━━━━━ Records for the task ━━━━━

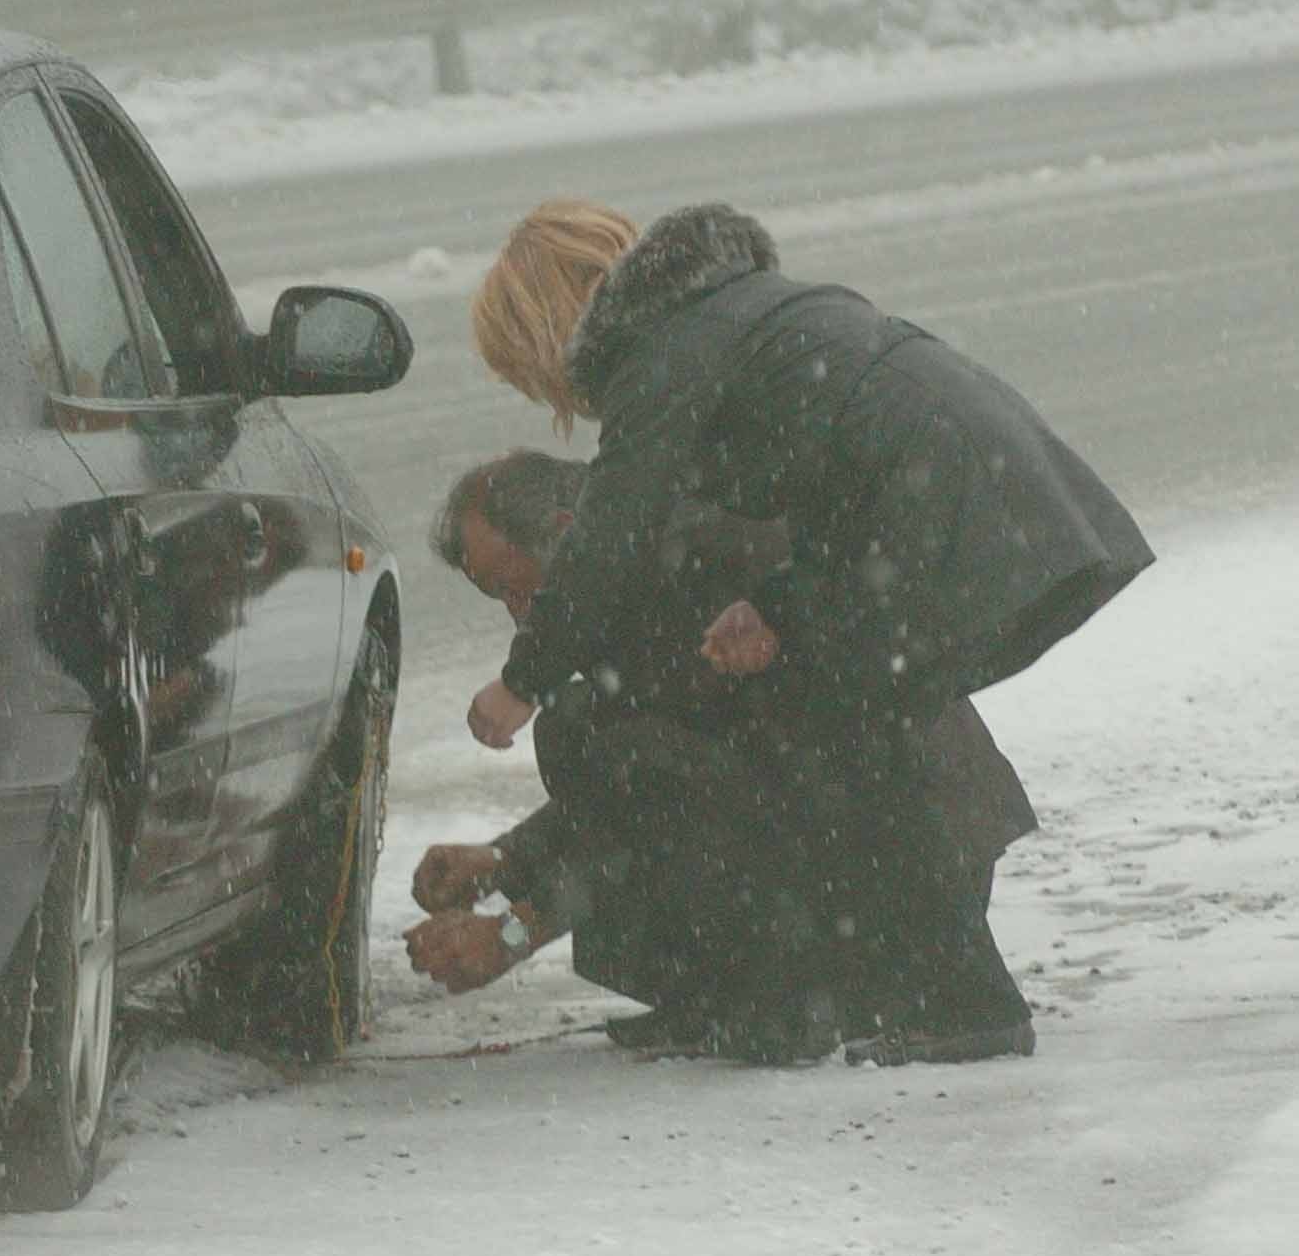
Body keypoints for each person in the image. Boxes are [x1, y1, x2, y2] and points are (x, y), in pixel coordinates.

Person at [458, 200, 1152, 1063]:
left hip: (940, 504)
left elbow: (611, 538)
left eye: (534, 376)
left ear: (549, 329)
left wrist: (521, 681)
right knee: (841, 732)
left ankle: (939, 1007)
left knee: (842, 739)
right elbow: (821, 485)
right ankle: (882, 997)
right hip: (972, 483)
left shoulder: (661, 356)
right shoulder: (722, 315)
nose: (556, 401)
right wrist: (777, 609)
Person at [405, 450, 1037, 1062]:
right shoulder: (643, 555)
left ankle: (782, 1001)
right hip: (868, 836)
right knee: (587, 738)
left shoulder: (679, 574)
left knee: (583, 738)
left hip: (907, 863)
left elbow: (642, 809)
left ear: (568, 535)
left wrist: (510, 935)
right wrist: (503, 862)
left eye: (517, 591)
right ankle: (739, 996)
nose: (520, 618)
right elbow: (638, 796)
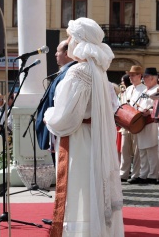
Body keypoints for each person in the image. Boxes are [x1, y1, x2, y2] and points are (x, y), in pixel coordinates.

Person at [44, 17, 124, 236]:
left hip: (79, 140)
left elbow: (66, 117)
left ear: (79, 40)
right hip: (92, 138)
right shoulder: (97, 70)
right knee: (91, 190)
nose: (68, 41)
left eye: (70, 37)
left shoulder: (78, 71)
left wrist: (49, 115)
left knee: (79, 190)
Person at [36, 39, 76, 166]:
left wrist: (51, 117)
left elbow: (63, 103)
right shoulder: (64, 71)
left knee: (62, 167)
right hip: (54, 127)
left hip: (60, 128)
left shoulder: (71, 72)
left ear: (66, 53)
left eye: (58, 51)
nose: (55, 54)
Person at [132, 67, 159, 184]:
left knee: (151, 150)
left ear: (153, 78)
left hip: (151, 122)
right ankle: (143, 174)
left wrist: (149, 111)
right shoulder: (145, 91)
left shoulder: (158, 90)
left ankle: (153, 175)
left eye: (146, 77)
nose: (144, 79)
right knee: (142, 150)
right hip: (141, 123)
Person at [120, 66, 146, 183]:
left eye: (133, 75)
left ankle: (136, 174)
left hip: (137, 122)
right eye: (130, 75)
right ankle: (123, 173)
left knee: (137, 151)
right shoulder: (128, 89)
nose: (130, 77)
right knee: (124, 149)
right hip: (126, 122)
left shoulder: (144, 89)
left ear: (140, 76)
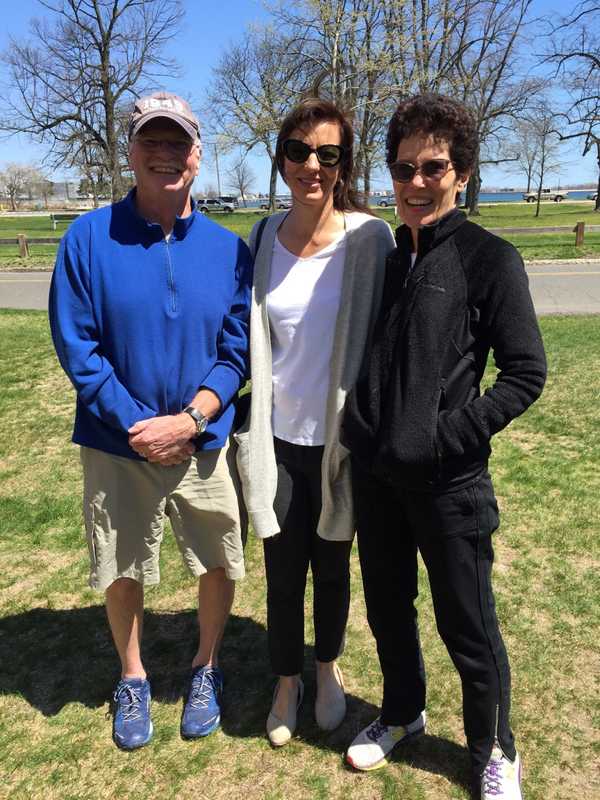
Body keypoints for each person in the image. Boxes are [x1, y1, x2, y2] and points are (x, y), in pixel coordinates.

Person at [342, 94, 546, 800]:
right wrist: (363, 434)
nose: (417, 183)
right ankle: (402, 712)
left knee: (469, 625)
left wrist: (443, 435)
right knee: (389, 608)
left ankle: (496, 749)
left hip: (450, 483)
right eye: (403, 169)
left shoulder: (490, 258)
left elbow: (526, 373)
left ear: (460, 172)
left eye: (433, 167)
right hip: (378, 481)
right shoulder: (391, 256)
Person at [49, 92, 252, 750]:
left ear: (197, 152)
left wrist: (190, 419)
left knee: (218, 559)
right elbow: (78, 349)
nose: (164, 153)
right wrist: (142, 426)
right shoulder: (87, 239)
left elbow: (236, 349)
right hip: (118, 445)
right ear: (130, 152)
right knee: (120, 563)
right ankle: (132, 676)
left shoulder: (229, 250)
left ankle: (206, 666)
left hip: (204, 441)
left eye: (177, 142)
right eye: (150, 141)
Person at [234, 98, 395, 746]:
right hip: (277, 441)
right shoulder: (262, 236)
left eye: (328, 154)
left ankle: (325, 668)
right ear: (281, 159)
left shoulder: (370, 239)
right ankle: (286, 681)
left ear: (344, 163)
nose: (312, 165)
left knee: (332, 567)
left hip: (340, 447)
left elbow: (396, 335)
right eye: (299, 151)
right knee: (282, 569)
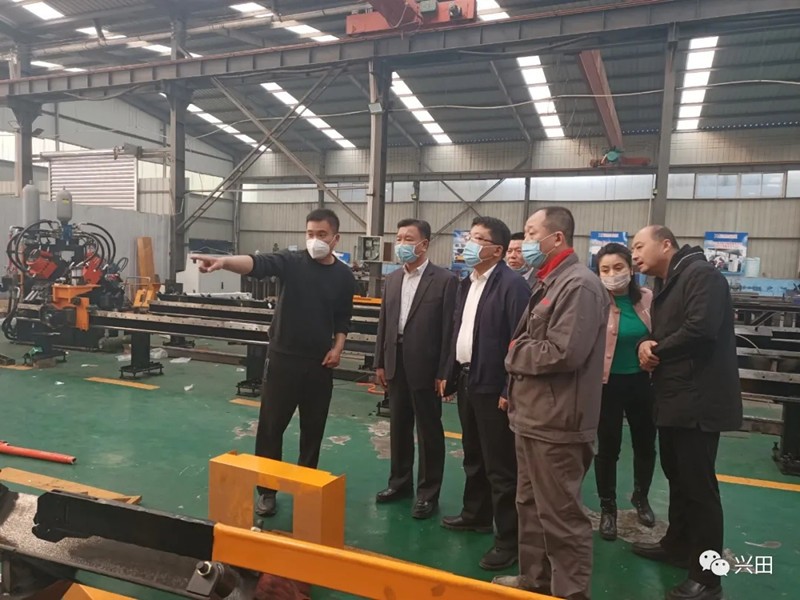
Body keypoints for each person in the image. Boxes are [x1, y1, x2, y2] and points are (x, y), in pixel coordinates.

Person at [191, 209, 355, 518]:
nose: (315, 240)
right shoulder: (292, 263)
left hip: (320, 364)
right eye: (310, 234)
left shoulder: (344, 277)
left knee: (313, 430)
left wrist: (338, 348)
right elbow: (258, 263)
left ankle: (306, 486)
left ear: (336, 238)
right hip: (283, 360)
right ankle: (267, 491)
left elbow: (343, 317)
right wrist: (225, 262)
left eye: (321, 235)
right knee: (271, 427)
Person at [494, 206, 609, 600]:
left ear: (556, 238)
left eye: (531, 233)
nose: (524, 241)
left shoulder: (579, 286)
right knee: (529, 505)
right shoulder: (548, 281)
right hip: (532, 416)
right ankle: (535, 581)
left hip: (558, 422)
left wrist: (513, 352)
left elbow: (563, 352)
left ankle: (569, 593)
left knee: (561, 516)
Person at [630, 226, 742, 600]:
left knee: (699, 488)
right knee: (677, 478)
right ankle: (678, 545)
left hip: (698, 401)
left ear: (666, 244)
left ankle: (708, 578)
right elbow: (666, 332)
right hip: (675, 399)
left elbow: (700, 329)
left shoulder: (701, 275)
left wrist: (654, 349)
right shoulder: (669, 282)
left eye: (639, 246)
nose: (634, 255)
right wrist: (647, 344)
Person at [441, 217, 530, 571]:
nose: (469, 244)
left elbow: (519, 340)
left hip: (494, 387)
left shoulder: (512, 286)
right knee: (474, 454)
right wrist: (449, 375)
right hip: (468, 379)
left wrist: (509, 387)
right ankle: (476, 514)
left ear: (497, 250)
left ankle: (508, 540)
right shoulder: (468, 283)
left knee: (501, 466)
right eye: (469, 236)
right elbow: (459, 331)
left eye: (478, 239)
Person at [374, 219, 457, 519]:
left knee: (429, 431)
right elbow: (384, 323)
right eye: (398, 238)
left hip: (427, 366)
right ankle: (399, 483)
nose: (401, 244)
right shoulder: (393, 279)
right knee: (398, 427)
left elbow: (449, 330)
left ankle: (428, 493)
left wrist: (445, 372)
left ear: (424, 244)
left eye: (408, 239)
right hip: (396, 363)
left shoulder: (445, 280)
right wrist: (380, 362)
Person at [593, 242, 656, 542]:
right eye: (605, 269)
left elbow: (661, 332)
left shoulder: (647, 298)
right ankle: (608, 509)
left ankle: (641, 498)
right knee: (608, 448)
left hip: (643, 382)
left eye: (618, 267)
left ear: (630, 269)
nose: (612, 274)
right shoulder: (594, 301)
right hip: (607, 385)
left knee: (645, 444)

━━━━━

- **About this exercise**:
The lines to be transcribed are those from the first line of the data above through the line holding "left ankle: (939, 1007)", inclusive; copy them exactly and only, leaving out the pictures.

- **The answer**:
Body keypoints for each person in the image. Boxes are [x1, y1, x2, y2] and points are (x, y), in pixel coordinates.

Person at [458, 200, 1152, 1063]:
left hip: (940, 504)
left elbow: (611, 538)
left eye: (534, 376)
left ear: (549, 329)
left wrist: (521, 681)
right knee: (841, 732)
left ankle: (939, 1007)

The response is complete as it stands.